#### SUPPLIED TEXT:
......
After three years of development, I am absolutely delighted to announce the publication of Prince and Popular Music. The book emerged from the world’s first conference on the life and legacy of Prince which myself and Professor Mike Alleyne organised at the University of Salford.

In this text, we provide an academic examination of Prince, encompassing the many layers of his cultural and creative impact. We assess Prince’s life and legacy holistically, exploring his multiple identities and the ways in which they were manifested through his recorded catalogue and audiovisual personae. In the seventeen essays organised thematically, we include a diverse range of contributions – taking ethnographic, musicological, sociological, gender studies and cultural studies approaches to analysing Prince’s career.

Table of contents:

Part One Sound and Vision

  1. Baby, I’m a Star: Prince’s Purple Rain
    Jason Wood, Manchester Metropolitan University, UK
  2. Under the Cherry Moon: Prince as His Most Authentic Self
    De Angela L. Duff, New York University, USA
  3. Before the Rain, 1980-1984: How Prince Got ‘The Look’
    Casci Ritchie, Independent Scholar, UK
  4. Prettyman in the Mirror: Dandyism in Prince’s Minneapolis
    Karen Turman, Harvard University, USA
  5. The Sound of Purple: Prince and the Development of Minneapolis Sound
    Maciej Smólka, Jagiellonian University, Poland
    Part Two Purple Performance and Presence
  6. Glam Slammed: Visual Identity in Prince’s Lovesexy
    Mike Alleyne, Middle Tennessee State University, USA, and Kirsty Fairclough, University of Salford, UK
  7. For You: The Neglected Guitar Style of Prince
    Michael Ugrich, University of South Dakota, USA
  8. To Make Purple, You Need Blue: Prince as Embodiment of the Postmodern Blues Aesthetic
    Tom Attah, Leeds Arts University, UK
  9. ‘Tears Go Here’: Commemorating the Minneapolis Prince and the International Prince
    Suzanne Wint, Independent Scholar, USA
    Part Three Gender
  10. Re-Imagining Masculinity: Prince’s Impact on Millennial Attitudes Regarding Gender Expression
    Natalie Clifford, Independent Scholar, USA
  11. ‘We Can’t Hate You, Because We Love You’: A Look at Prince, Queerness, Misogyny and Feminism
    Leah Stone McDaniel, Independent Scholar, USA, and Shannan Wilson, Virginia Union University, USA
  12. “Flying Aboard the Seduction 747”: Prince, Humour and Horizontal Erotics
    Annie Potts, University of Canterbury, New Zealand
  13. When Were You Mine?: Prince’s Legacy in the Context of Transgender History
    Joy Ellison, Ohio State University, USA
    Part Four Politics and Race
  14. Prince: Introduction of a New Breed Leader
    Kamilah Cummings, DePaul University, USA
  15. ‘Microchip in Your Neck’: Prince’s ‘War’
    Zack Stiegler, Indiana University of Pennsylvania, USA
  16. Prince: Conscious and Strategic Representations of Race
    Twila L. Perry, Rutgers University School of Law, USA
  17. It’s All About What’s in Your Mind: The Origins of Prince’s Political Consciousness
    Crystal N. Wise, University of Michigan, USA

Thank you to all of our wonderful contributors for your work in keeping Prince’s legacy alive and introducing him to a new generation.
......
#### PROBLEM TO WORK ON:
In the book announcement above, at which university was the conference that led to the book organized?

#### DATA:
......
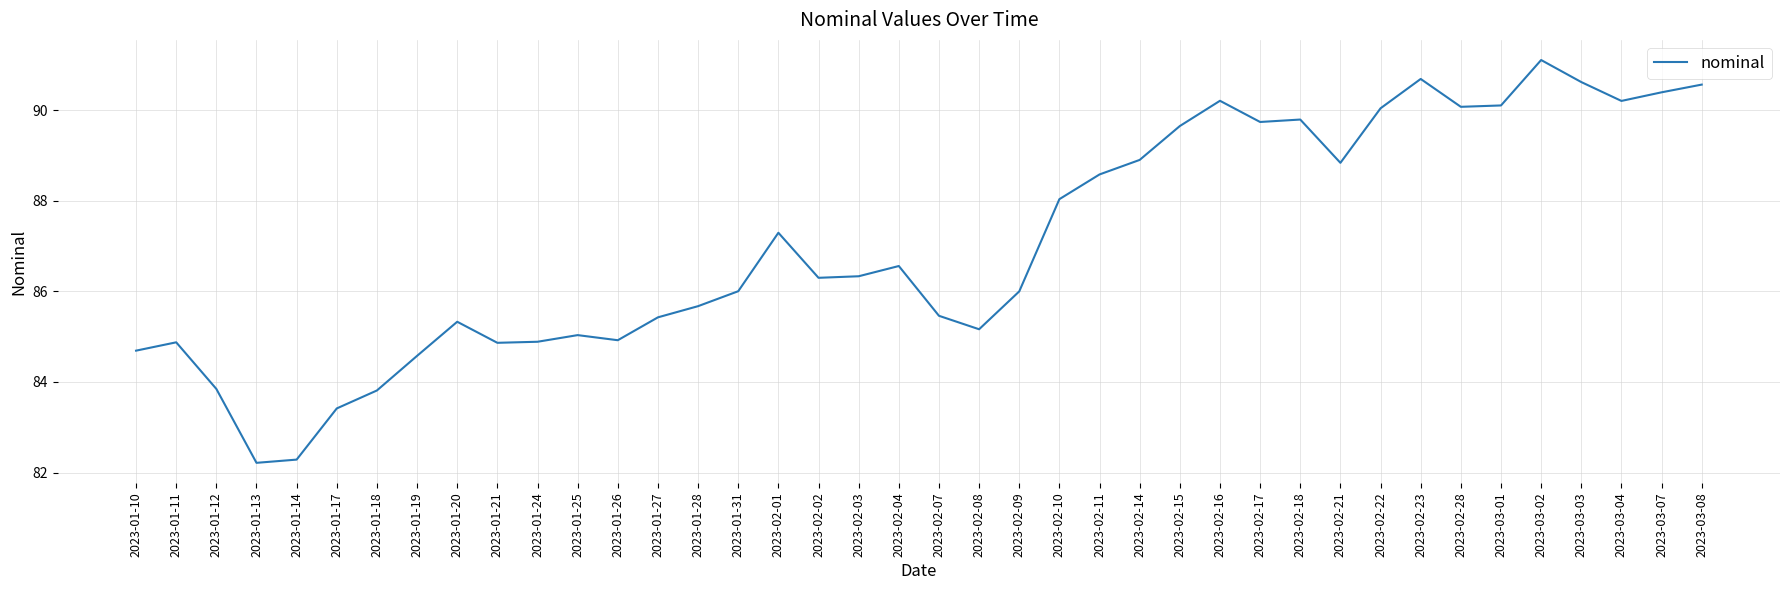

How many lines are shown in the chart?

1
......
#### WRITTEN SOLUTION:
The University of Salford.